La politique commune de la pêche (PCP) européenne impose également d’indiquer l’engin avec lequel le poisson a été capturé sur l’étiquette des produits. Un point crucial dans les critères de durabilité de la pêche.  

En effet, certains engins de pêche dites « traînants » ont des impacts dévastateurs sur l’environnement. C’est le cas du chalut de fond, un filet de forme conique, qui endommage les habitats et les organismes des fonds marins, et manque de sélectivité, en capturant plusieurs espèces de dimensions et de morphologies différentes. Le chalut pélagique, quant à lui, n’est pas en contact avec le fond marin, mais ses dimensions encore plus grandes peuvent entraîner la capture accidentelle de cétacés et accroissent le risque de surexploitation. La drague, utilisée pour la pêche des coquillages comme les Saint-Jacques, détériore également les fonds et les habitats marins, estime l’Ifremer. « Ce sont souvent des fonds rocheux donc l’impact est moindre », tempère la Fondation de la mer. 

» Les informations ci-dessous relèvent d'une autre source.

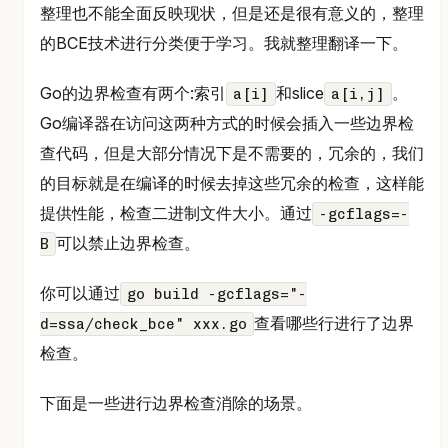
整理也不能全面反映现状，但是还是很有意义的，整理
的BCE技术进行分类便于学习。我就整理翻译一下。
Go的边界检查有两个:索引
和slice
。
a[i]
a[i,j]
Go编译器在访问这两种方式的时候会插入一些边界检
查代码，但是大部分情况下是不需要的，冗余的，我们
的目标就是在编译的时候去掉这些冗余的检查，这样能
提供性能，检查二进制文件大小。通过
-gcflags=-
可以禁止边界检查。
B
你可以通过
go build -gcflags="-
查看哪些行进行了边界
d=ssa/check_bce" xxx.go
检查。
下面是一些进行边界检查消除的场景。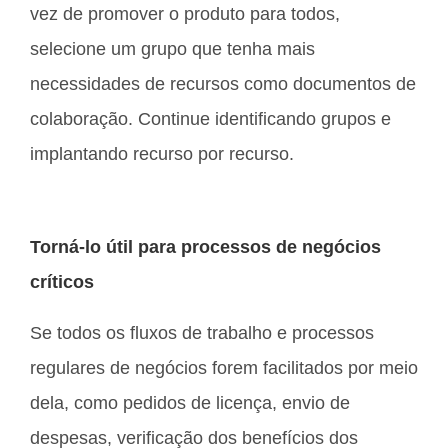
vez de promover o produto para todos,
selecione um grupo que tenha mais
necessidades de recursos como documentos de
colaboração. Continue identificando grupos e
implantando recurso por recurso.
Torná-lo útil para processos de negócios
críticos
Se todos os fluxos de trabalho e processos
regulares de negócios forem facilitados por meio
dela, como pedidos de licença, envio de
despesas, verificação dos benefícios dos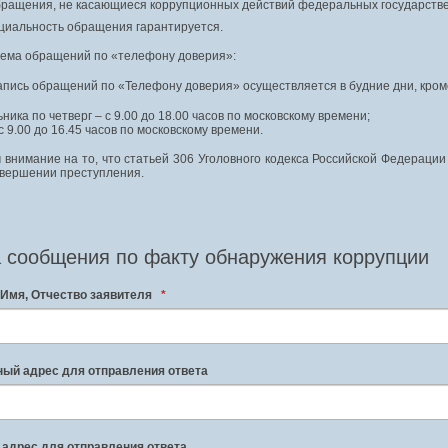
ращения, не касающиеся коррупционных действий федеральных государстве
иальность обращения гарантируется.
ема обращений по «телефону доверия»:
апись обращений по «Телефону доверия» осуществляется в будние дни, кром
ника по четверг – с 9.00 до 18.00 часов по московскому времени;
с 9.00 до 16.45 часов по московскому времени.
внимание на то, что статьей 306 Уголовного кодекса Российской Федераци
овершении преступления.
 сообщения по факту обнаружения коррупции
Имя, Отчество заявителя
*
ый адрес для отправления ответа
адрес для отправления ответа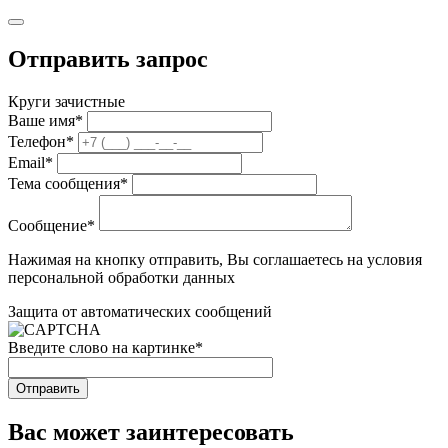
Отправить запрос
Круги зачистные
Ваше имя
*
Телефон
*
Email
*
Тема сообщения
*
Сообщение
*
Нажимая на кнопку отправить, Вы соглашаетесь на условия
персональной обработки данных
Защита от автоматических сообщений
Введите слово на картинке
*
Вас может заинтересовать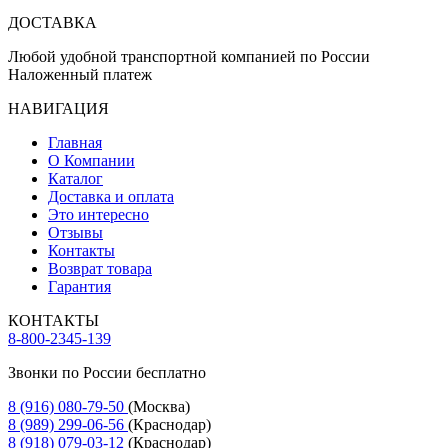
ДОСТАВКА
Любой удобной транспортной компанией по России
Наложенный платеж
НАВИГАЦИЯ
Главная
О Компании
Каталог
Доставка и оплата
Это интересно
Отзывы
Контакты
Возврат товара
Гарантия
КОНТАКТЫ
8-800-2345-139
Звонки по России бесплатно
8 (916) 080-79-50
(Москва)
8 (989) 299-06-56
(Краснодар)
8 (918) 079-03-12
(Краснодар)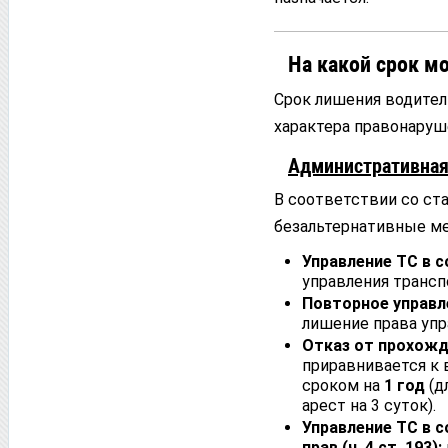
На какой срок м
Срок лишения водител
характера правонаруш
Административная
В соответствии со ст
безальтернативные м
Управление ТС в с
управления транс
Повторное управле
лишение права уп
Отказ от прохожде
приравнивается к 
сроком на
1 год
(д
арест на 3 суток).
Управление ТС в 
прав (ч. 4 ст. 193):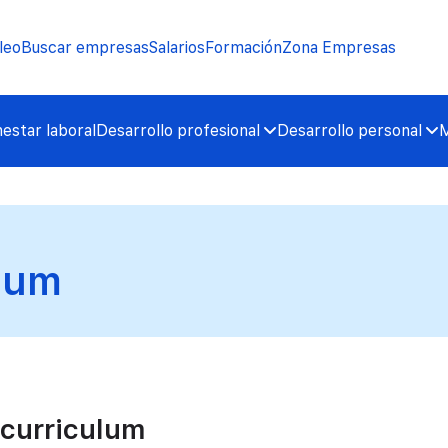
leo
Buscar empresas
Salarios
Formación
Zona Empresas
nestar laboral
Desarrollo profesional
Desarrollo personal
M
ulum
 curriculum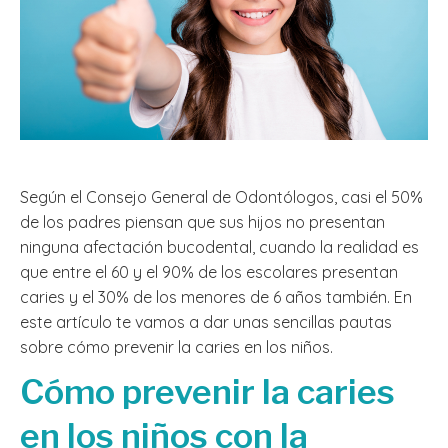
Según el Consejo General de Odontólogos, casi el 50%
de los padres piensan que sus hijos no presentan
ninguna afectación bucodental, cuando la realidad es
que entre el 60 y el 90% de los escolares presentan
caries y el 30% de los menores de 6 años también. En
este artículo te vamos a dar unas sencillas pautas
sobre cómo prevenir la caries en los niños.
Cómo prevenir la caries
en los niños con la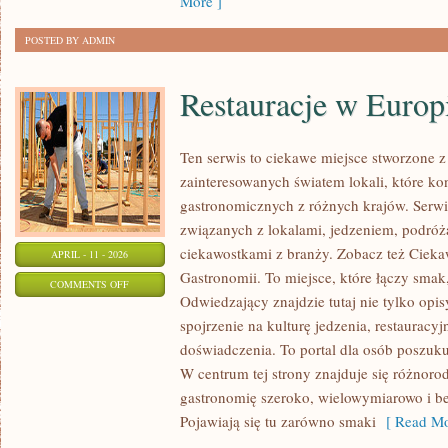
More ]
POSTED BY ADMIN
Restauracje w Europ
Ten serwis to ciekawe miejsce stworzone z
zainteresowanych światem lokali, które kon
gastronomicznych z różnych krajów. Serwi
związanych z lokalami, jedzeniem, podróża
ciekawostkami z branży. Zobacz też Ciekaw
APRIL - 11 - 2026
Gastronomii. To miejsce, które łączy smak,
ON
COMMENTS OFF
Odwiedzający znajdzie tutaj nie tylko opisy
RESTAURACJE
spojrzenie na kulturę jedzenia, restauracyj
W
doświadczenia. To portal dla osób poszukuj
EUROPIE
W centrum tej strony znajduje się różnoro
gastronomię szeroko, wielowymiarowo i b
Pojawiają się tu zarówno smaki
[ Read Mo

Du côté des méthodes sélectives et non destructrices, se trouvent la pêche à la ligne ainsi que les nasses ou casiers, à condition que ces derniers ne soient pas abandonnés en mer. Les filets calés n’endommagent pas les fonds marins mais peuvent accidentellement capturer des requins, indique encore la Fondation de la mer.  

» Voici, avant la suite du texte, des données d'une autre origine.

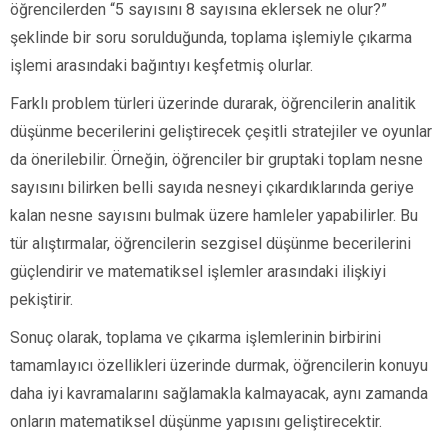
öğrencilerden “5 sayısını 8 sayısına eklersek ne olur?”
şeklinde bir soru sorulduğunda, toplama işlemiyle çıkarma
işlemi arasındaki bağıntıyı keşfetmiş olurlar.
Farklı problem türleri üzerinde durarak, öğrencilerin analitik
düşünme becerilerini geliştirecek çeşitli stratejiler ve oyunlar
da önerilebilir. Örneğin, öğrenciler bir gruptaki toplam nesne
sayısını bilirken belli sayıda nesneyi çıkardıklarında geriye
kalan nesne sayısını bulmak üzere hamleler yapabilirler. Bu
tür alıştırmalar, öğrencilerin sezgisel düşünme becerilerini
güçlendirir ve matematiksel işlemler arasındaki ilişkiyi
pekiştirir.
Sonuç olarak, toplama ve çıkarma işlemlerinin birbirini
tamamlayıcı özellikleri üzerinde durmak, öğrencilerin konuyu
daha iyi kavramalarını sağlamakla kalmayacak, aynı zamanda
onların matematiksel düşünme yapısını geliştirecektir.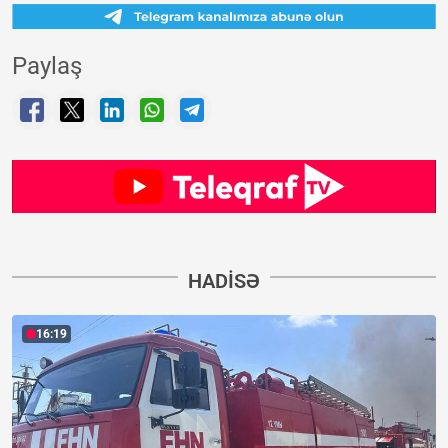
Paylaş
HADISƏ
16:19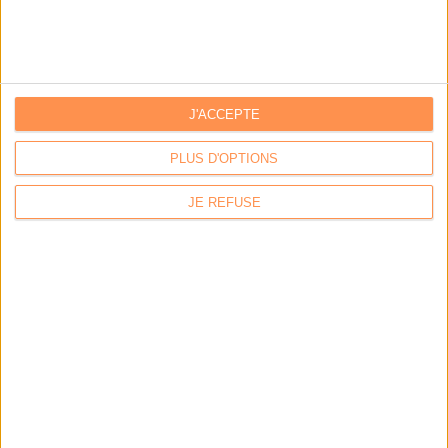
Par:
Hugo Velluet
Quand la démat devient obligatoire
Par:
Bruno Texier
Le plus beau but de tous les temps, signé Pelé, reconstitué
J'ACCEPTE
grâce...
Par:
PLUS D'OPTIONS
Bruno Texier
Système d'information : ranger son fouillis d’applications
JE REFUSE
Par:
Christophe Dutheil
Un callbot dopé à l‘IA pour répondre aux citoyens de Plaisir
Par:
Axel Halsenbach
L'AGENDA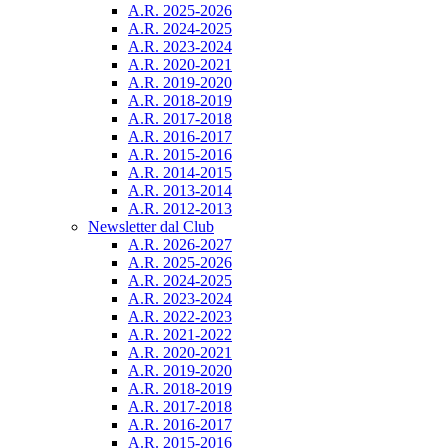
A.R. 2025-2026
A.R. 2024-2025
A.R. 2023-2024
A.R. 2020-2021
A.R. 2019-2020
A.R. 2018-2019
A.R. 2017-2018
A.R. 2016-2017
A.R. 2015-2016
A.R. 2014-2015
A.R. 2013-2014
A.R. 2012-2013
Newsletter dal Club
A.R. 2026-2027
A.R. 2025-2026
A.R. 2024-2025
A.R. 2023-2024
A.R. 2022-2023
A.R. 2021-2022
A.R. 2020-2021
A.R. 2019-2020
A.R. 2018-2019
A.R. 2017-2018
A.R. 2016-2017
A.R. 2015-2016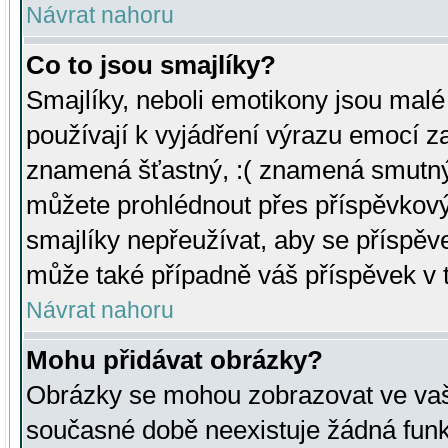
Návrat nahoru
Co to jsou smajlíky?
Smajlíky, neboli emotikony jsou malé 
používají k vyjádření výrazu emocí za
znamená šťastný, :( znamená smutný
můžete prohlédnout přes příspěvkový 
smajlíky nepřeužívat, aby se příspěv
může také případně váš příspěvek v 
Návrat nahoru
Mohu přidávat obrázky?
Obrázky se mohou zobrazovat ve vaši
současné době neexistuje žádná funk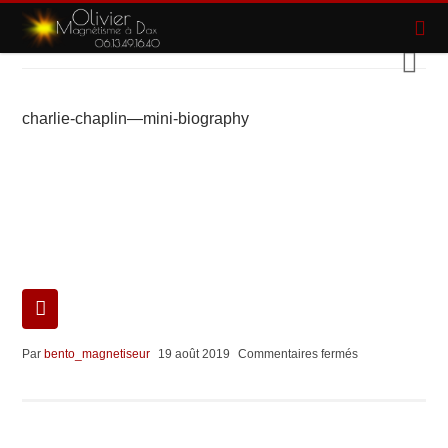
charlie-chaplin—mini-biography
sur
Par
bento_magnetiseur
19 août 2019
Commentaires fermés
charlie-
chaplin
—
mini-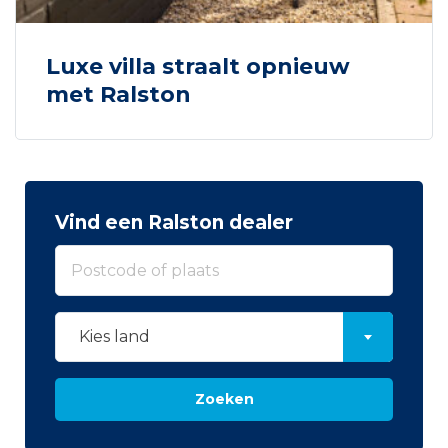
Luxe villa straalt opnieuw
met Ralston
Vind een Ralston dealer
Kies land
Zoeken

La taille des engins de pêche compte également. En dessous de 12 mètres, la pêche est généralement considérée comme artisanale, avec un impact bien moindre sur les ressources. Certaines méthodes de pêche artisanale aujourd’hui interdites en Europe peuvent néanmoins être destructrices, comme la pêche à la dynamite ou au cyanure.  

  

Étape n°4 : se méfier des labels 

  

Malgré les indications précieuses qu’il apporte, l’affichage de la zone de capture, des méthodes et de l’engin de pêche n’est pas obligatoire pour un certain nombre de produits de la mer transformés, comme les poissons en conserve ou panés. Pour cette raison, certains labels se sont développés afin d’aiguiller les consommateurs, dont le label Marine Stewardship Council (MSC), censé garantir « une pêche durable et bien gérée ». 

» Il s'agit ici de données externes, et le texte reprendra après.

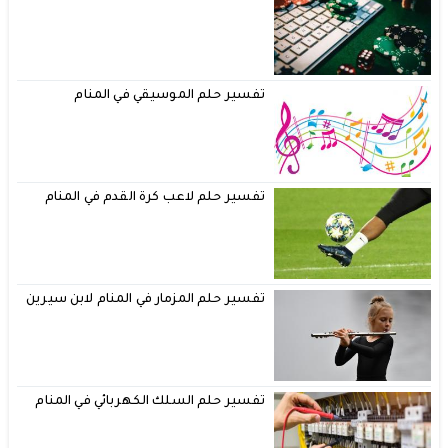
تفسير حلم الموسيقي في المنام
تفسير حلم لاعب كرة القدم في المنام
تفسير حلم المزمار في المنام لابن سيرين
تفسير حلم السلك الكهربائي في المنام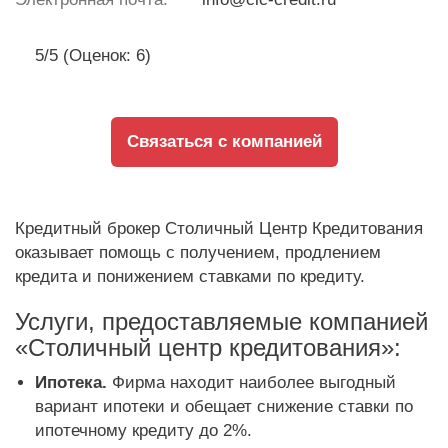
5/5 (Оценок: 6)
Связаться с компанией
Кредитный брокер Столичный Центр Кредитования
оказывает помощь с получением, продлением
кредита и понижением ставками по кредиту.
Услуги, предоставляемые компанией
«Столичный центр кредитования»:
Ипотека.
Фирма находит наиболее выгодный
вариант ипотеки и обещает снижение ставки по
ипотечному кредиту до 2%.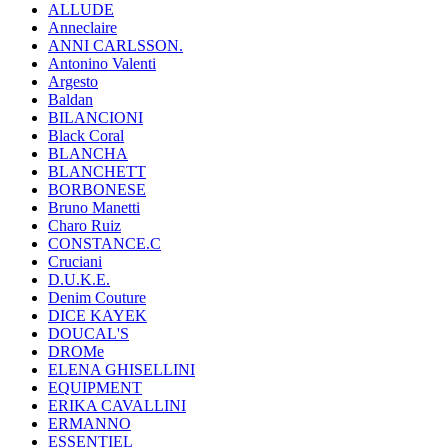
ALLUDE
Anneclaire
ANNI CARLSSON.
Antonino Valenti
Argesto
Baldan
BILANCIONI
Black Coral
BLANCHA
BLANCHETT
BORBONESE
Bruno Manetti
Charo Ruiz
CONSTANCE.C
Cruciani
D.U.K.E.
Denim Couture
DICE KAYEK
DOUCAL'S
DROMe
ELENA GHISELLINI
EQUIPMENT
ERIKA CAVALLINI
ERMANNO
ESSENTIEL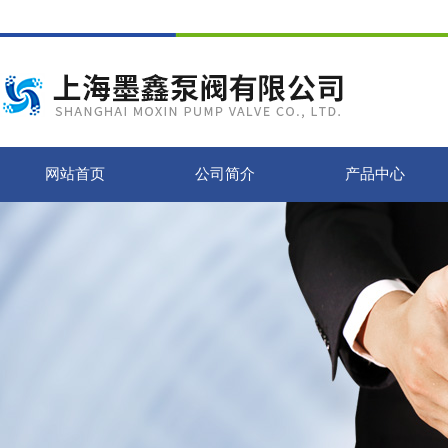
网站首页
公司简介
产品中心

Développé par l’organisation à but non lucratif du même nom, ce label très répandu fait cependant l’objet de nombreuses remises en question et est considéré comme trop laxiste par de nombreuses ONG environnementales. Le WWF ne le recommande par exemple qu’ « avec réserve ». « Il ne répond que partiellement à nos exigences en matière de production respectueuse de l’environnement et socialement équitable », détaille l’organisation. « Le problème est que le terme de "pêche durable" n’a pas de définition claire », souligne à son tour Philippe Valette. Des manquements sur le respect des bonnes conditions de travail en mer concernant des produits certifiés MSC ont également été rapportés ces dernières années par plusieurs chercheurs et journalistes. 

Pour répondre à ce problème, certaines entreprises fixent donc leurs propres critères de durabilité de manière plus exigeante. C’est le cas par exemple de Poiscaille, une entreprise qui livre des « casiers » de la mer, sur le modèle des Associations pour le maintien de l’agriculture paysanne (Amap). La charte « Ocean Friendly Restaurant », développée par Surfrider Foundation vise quant à elle à accompagner les restaurateurs dans une démarche plus respectueuse de l’environnement, en excluant notamment les espèces menacées d’extinction et en intégrant des critères de pêche durable. Une carte développée par l’ONG recense les établissements engagés dans cette démarche. 

 


À lire également : Poiscaille, des « paniers de la mer » pour une pêche plus éthique 


  

Étape bonus : choisir des alternatives végétales de la mer  

  

Enfin, pour réduire sa consommation tout en conservant le goût des produits de la mer, une option est d’opter pour des alternatives végétales marines. Depuis quelques années, certaines entreprises développent des alternatives végétales à base de produits marins, dont des algues comme la nori, le dulse ou la laitue de mer.  

Parmi les acteurs mobilisés sur la question : l’association Seastemik. Elle milite pour « la sortie des élevages intensifs de poissons » et pour « une alimentation végétale et océane qui fait danser les papilles ». Ainsi, elle informe sur ce sujet grâce à des publications et mène un plaidoyer auprès des pouvoirs publics et des acteurs du système alimentaire pour faire évoluer les pratiques.